Ten Reasons Why It’s Ok for My Daughter to Play Princess

by Danielle Veith


 My little princess.

My little princess.

1.      My daughter loves pink, fluffy, sparkly princess stuff and I love my daughter.

2.      I trust my daughter—she is strong and smart and funny and, yes, beautiful, and none of this is diminished by her love of pink, fluffy, sparkly princess stuff.

3.      Princesses are to girls as superheroes are to boys. It’s a costume that makes them feel powerful and happy and fun.

4.      If she has decided that she loves everything princesses and we show our adult disdain for what pleases her, we do a little bit of damage to her confidence in what she believes and her trust in her own mind.
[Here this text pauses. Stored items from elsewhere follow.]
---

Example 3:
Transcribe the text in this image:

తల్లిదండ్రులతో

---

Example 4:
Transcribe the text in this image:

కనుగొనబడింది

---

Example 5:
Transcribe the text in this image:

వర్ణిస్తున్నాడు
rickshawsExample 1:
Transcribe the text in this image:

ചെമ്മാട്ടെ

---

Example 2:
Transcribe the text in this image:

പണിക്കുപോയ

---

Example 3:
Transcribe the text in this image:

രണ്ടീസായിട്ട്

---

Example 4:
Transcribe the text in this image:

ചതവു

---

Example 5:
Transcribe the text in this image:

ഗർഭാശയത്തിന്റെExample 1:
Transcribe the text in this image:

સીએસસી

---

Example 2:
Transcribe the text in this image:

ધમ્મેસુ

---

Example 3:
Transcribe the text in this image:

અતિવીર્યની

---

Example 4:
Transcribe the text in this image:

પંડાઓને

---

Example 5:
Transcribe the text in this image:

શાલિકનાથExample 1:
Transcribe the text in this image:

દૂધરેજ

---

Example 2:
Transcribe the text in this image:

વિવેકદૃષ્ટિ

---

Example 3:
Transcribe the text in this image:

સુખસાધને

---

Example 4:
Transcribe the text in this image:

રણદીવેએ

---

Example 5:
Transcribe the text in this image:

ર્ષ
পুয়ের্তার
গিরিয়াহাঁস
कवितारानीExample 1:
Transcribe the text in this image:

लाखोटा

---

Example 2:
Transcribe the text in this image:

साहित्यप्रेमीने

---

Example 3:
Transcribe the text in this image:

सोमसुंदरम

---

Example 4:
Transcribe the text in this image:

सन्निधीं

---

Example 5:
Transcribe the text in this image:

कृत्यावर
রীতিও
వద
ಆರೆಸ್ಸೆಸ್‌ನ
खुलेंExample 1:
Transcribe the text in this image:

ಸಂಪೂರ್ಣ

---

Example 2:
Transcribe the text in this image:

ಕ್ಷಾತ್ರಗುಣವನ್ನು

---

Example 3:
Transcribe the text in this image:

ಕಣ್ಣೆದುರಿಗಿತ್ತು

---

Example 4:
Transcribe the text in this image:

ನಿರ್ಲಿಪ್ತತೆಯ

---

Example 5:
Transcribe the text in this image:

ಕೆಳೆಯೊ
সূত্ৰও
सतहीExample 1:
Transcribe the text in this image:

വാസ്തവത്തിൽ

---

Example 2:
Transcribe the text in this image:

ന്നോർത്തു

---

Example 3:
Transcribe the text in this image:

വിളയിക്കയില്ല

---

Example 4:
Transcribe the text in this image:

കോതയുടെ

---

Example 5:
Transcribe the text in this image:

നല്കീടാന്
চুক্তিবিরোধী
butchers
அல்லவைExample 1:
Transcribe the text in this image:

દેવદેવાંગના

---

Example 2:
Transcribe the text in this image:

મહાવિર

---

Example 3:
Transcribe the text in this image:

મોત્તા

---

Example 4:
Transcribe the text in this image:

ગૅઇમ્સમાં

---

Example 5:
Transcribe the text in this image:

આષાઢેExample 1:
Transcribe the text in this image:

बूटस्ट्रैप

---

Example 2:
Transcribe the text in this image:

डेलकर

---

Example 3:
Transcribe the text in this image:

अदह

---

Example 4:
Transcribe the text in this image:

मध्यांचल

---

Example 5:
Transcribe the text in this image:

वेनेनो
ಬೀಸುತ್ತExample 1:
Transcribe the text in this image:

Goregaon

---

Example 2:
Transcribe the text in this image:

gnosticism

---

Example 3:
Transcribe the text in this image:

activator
5.      Girls who dress-up like princesses don’t know that we’re worried about how they’ll dress in 15 years and we have no idea who they will become or how they will dress or whether how they’ll dress will have anything to do with who they’ll become.
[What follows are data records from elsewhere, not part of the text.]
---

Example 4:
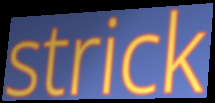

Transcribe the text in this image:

strick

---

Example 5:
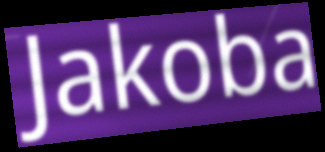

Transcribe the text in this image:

Jakoba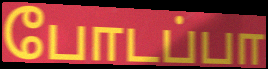
போடப்பாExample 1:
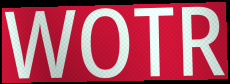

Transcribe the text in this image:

WOTR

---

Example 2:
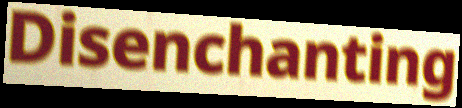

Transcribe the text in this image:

Disenchanting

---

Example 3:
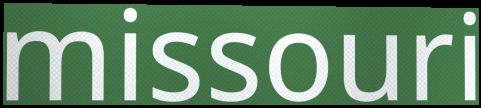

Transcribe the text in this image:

missouri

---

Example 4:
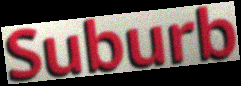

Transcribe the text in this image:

Suburb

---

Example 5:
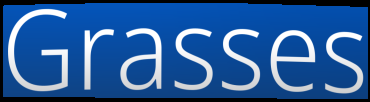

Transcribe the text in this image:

GrassesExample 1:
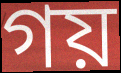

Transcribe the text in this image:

গয়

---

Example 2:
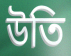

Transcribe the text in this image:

উতি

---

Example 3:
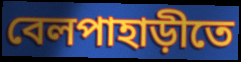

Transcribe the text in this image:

বেলপাহাড়ীতে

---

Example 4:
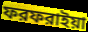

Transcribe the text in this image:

ফরফরাইয়া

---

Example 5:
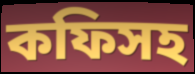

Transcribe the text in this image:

কফিসহ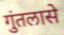
गुंतलासेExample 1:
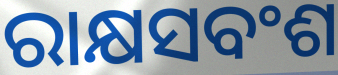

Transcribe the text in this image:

ରାକ୍ଷସବଂଶ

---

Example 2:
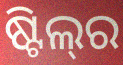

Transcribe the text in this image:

ଷ୍ଟିଲ୍‌ର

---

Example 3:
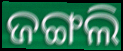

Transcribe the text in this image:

ଜଙ୍ଗଲି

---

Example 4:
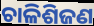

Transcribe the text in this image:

ଚାଳିଶିଜଣ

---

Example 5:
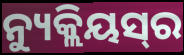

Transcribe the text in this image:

ନ୍ୟୁକ୍ଲିୟସ୍‌ର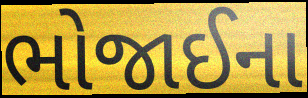
ભોજાઈના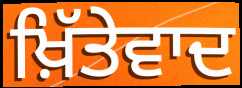
ਖ਼ਿੱਤੇਵਾਦ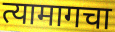
त्यामागचा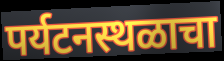
पर्यटनस्थळाचा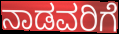
ನಾಡವರಿಗೆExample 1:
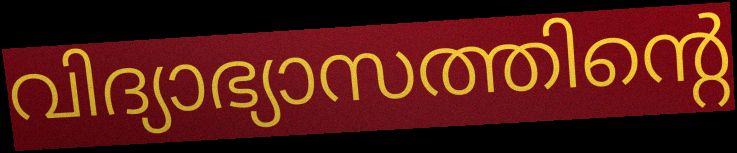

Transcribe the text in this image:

വിദ്യാഭ്യാസത്തിന്റെ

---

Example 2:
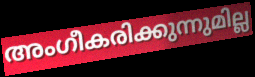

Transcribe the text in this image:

അംഗീകരിക്കുന്നുമില്ല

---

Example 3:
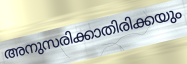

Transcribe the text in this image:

അനുസരിക്കാതിരിക്കയും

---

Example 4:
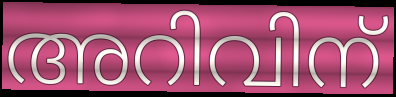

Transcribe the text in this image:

അറിവിന്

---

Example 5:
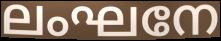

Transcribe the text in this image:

ലംഘനേ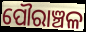
ପୌରାଞ୍ଚଳ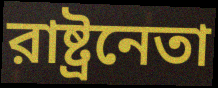
রাষ্ট্রনেতা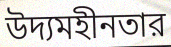
উদ্যমহীনতার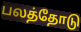
பலத்தோடு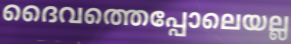
ദൈവത്തെപ്പോലെയല്ലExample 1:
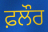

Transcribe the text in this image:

ਫ਼ਲੌਰ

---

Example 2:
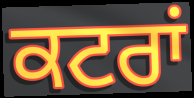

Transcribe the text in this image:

ਕਟਰਾਂ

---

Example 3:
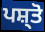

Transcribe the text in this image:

ਪਸ਼੍ਤੋ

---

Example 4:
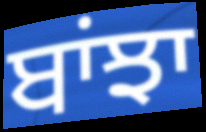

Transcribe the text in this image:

ਬਾਂਝਾ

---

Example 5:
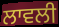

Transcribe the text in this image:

ਲਾਵਲੀ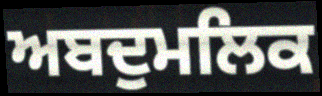
ਅਬਦੁਮਲਿਕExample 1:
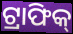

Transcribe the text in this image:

ଟ୍ରାଫିକ୍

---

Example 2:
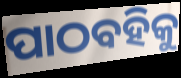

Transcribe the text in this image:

ପାଠବହିକୁ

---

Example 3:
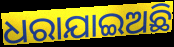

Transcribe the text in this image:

ଧରାଯାଇଅଛି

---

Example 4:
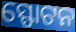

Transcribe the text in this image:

ସ୍ଫୋଟନ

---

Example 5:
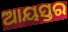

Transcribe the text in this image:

ଆୟସ୍ତର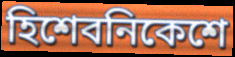
হিশেবনিকেশে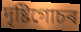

6.      Wearing fancy dresses doesn’t hold them back one bit. They will still go on a Bear Hunt.

7.      Princess is just a jumping off point, they are never just-a-princess—add a cape or a hat or a cardboard box or a wand or boots or a mask or layer anything else on top of that fancy dress and you have a fairy-princess-ballerina or a princess magician or a princess-cowgirl or a princess-mommy or a princess who runs a lemonade stand or who takes a rocket ship to Mars or puts out a fire in a fancy, fancy way. Endless creativity is possible from here.

8.      Imaginary play is imaginary play is imaginary play, even when there are princesses. And creative dramatic play is important for kids—they have a lot of stories they need to tell.

9.      Princess stories are rewritten every time they are lived by strong, smart girls who are raised by parents who teach them that they are strong and smart and can do anything. And when we read those old princess stories that trouble us to our daughters, we get to talk about why they trouble us.

10.   Condescending to pink, fluffy, sparkly princess stuff shows our cultural bias against all things feminine and girly, and contributes to a world in which “gender-neutral” skews boyish and masculine and is never pink or purple. And that diminishes our daughters and our sons.